Eddie Kupec is always working with his hands, creating handcrafted wooden bowls or special designs for ultimate pickup comfort.

“I can’t be still,” Kupec said. “Let’s just put it this way — I’m not a couch potato.”

Kupec is the owner of Tailbacker, a backrest for your tailgate. The original patented design came from Kupec’s time on the ballfields when he pitched in modified softball games.

Tailgating & Woodworking 1

“I would sit out here on the tailgate, drinking a certain beverage or two, and I kept chasing the cooler so I would have something to lean back against,” he said. “I got to thinking, it would really be neat to make something.”

He tried a few different ideas that didn’t work and put other ideas on the back burner when he didn’t have the time or resources to pursue it to perfection.

“A few years ago when I was in the process of retiring, I thought, if you’re ever going to do this, you better do it now because if you don’t, you’ll always wonder if it would have worked,” he said.

The Tailbacker is a large piece of metal that can be moved and removed from the bed of your truck, as needed. It takes up about four inches of space and can be left in when the tailgate closes. Getting the patent on the idea and the trademark on the name was a milestone for Kupec, and he said he definitely rides around town with his tailgate down, proudly displaying that Tailbacker logo.

Tailgating & Woodworking 2

Kupec also tinkered with woodworking for many years, but he got serious about it when he joined the East Texas Friday Wood Turners club four or five years ago.

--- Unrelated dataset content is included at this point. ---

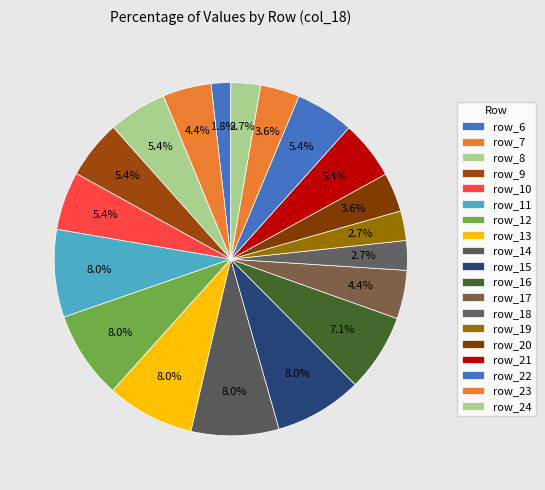

Which slice is the largest?

row_11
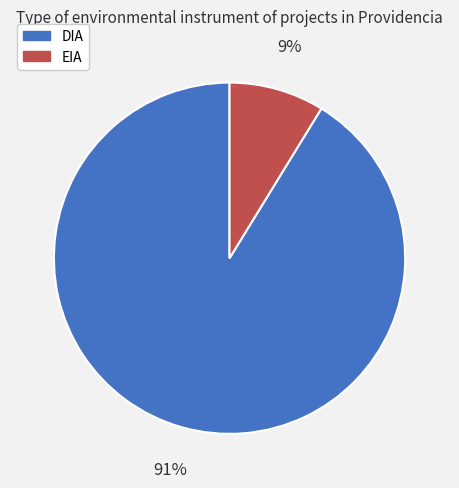

To the nearest percent, what is the difference between the EIA and DIA slice percentages?

82%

“I just enjoy doing it,” he said. “I’ve always done some type of woodworking, ever since I was in high school, but I didn’t get into any type of wood turning until 20 years ago.”

Learning from other enthusiasts in the area and teaching newcomers is great, he said. The group has no rule other than whoever hosts the meeting must make the coffee and the sausage and biscuits.

“We go to their shop, we put a chunk of wood on a lathe, we make the biggest mess we can, and then we leave, and let him clean it up,” Kupec said, laughing.

Tailgating & Woodworking 3

Kupec sands different types of wood and uses a variety of techniques, including stains, metal accessories and lacquers, to make his ideas come to life. Some pieces are decorative, and others are more practical, like his longbows and a hidden gun picture frame.

Sometimes he comes to the table with an idea like creating a replica of a stone vase he saw in Rome. Other times, the wood tells him what to make.

“The first thing you’ve got to do is make it round,” Kupec said. “Then at that point, I may decide what to do with it. Other times, I look at a piece of wood and think, I’ll do this with it.”

Living in this part of the United States is a woodturner’s dream, Kupec said.

“This is East Texas, and there is wood everywhere,” he said. “All different varieties. There’s only two or three pieces in here with wood that doesn’t come from East Texas. The rest is homegrown.”

Kupec has won awards for his works of art. His showroom displays his creations of all kinds.

“It’s a kind of stress relief,” Kupec said. “I feel totally mistreated if I don’t get to play in my woodshop on a regular basis.”

Beyond his personal enjoyment of the hobby, Kupec said he hopes that his pieces bring joy to the people who take them home.

“I have some items that my great-grandmother gave me when I was 12-years-old, and I cherish those,” he said. “All of my kids have got all of this they want and then some. I would hope they keep it to hand down to their kids.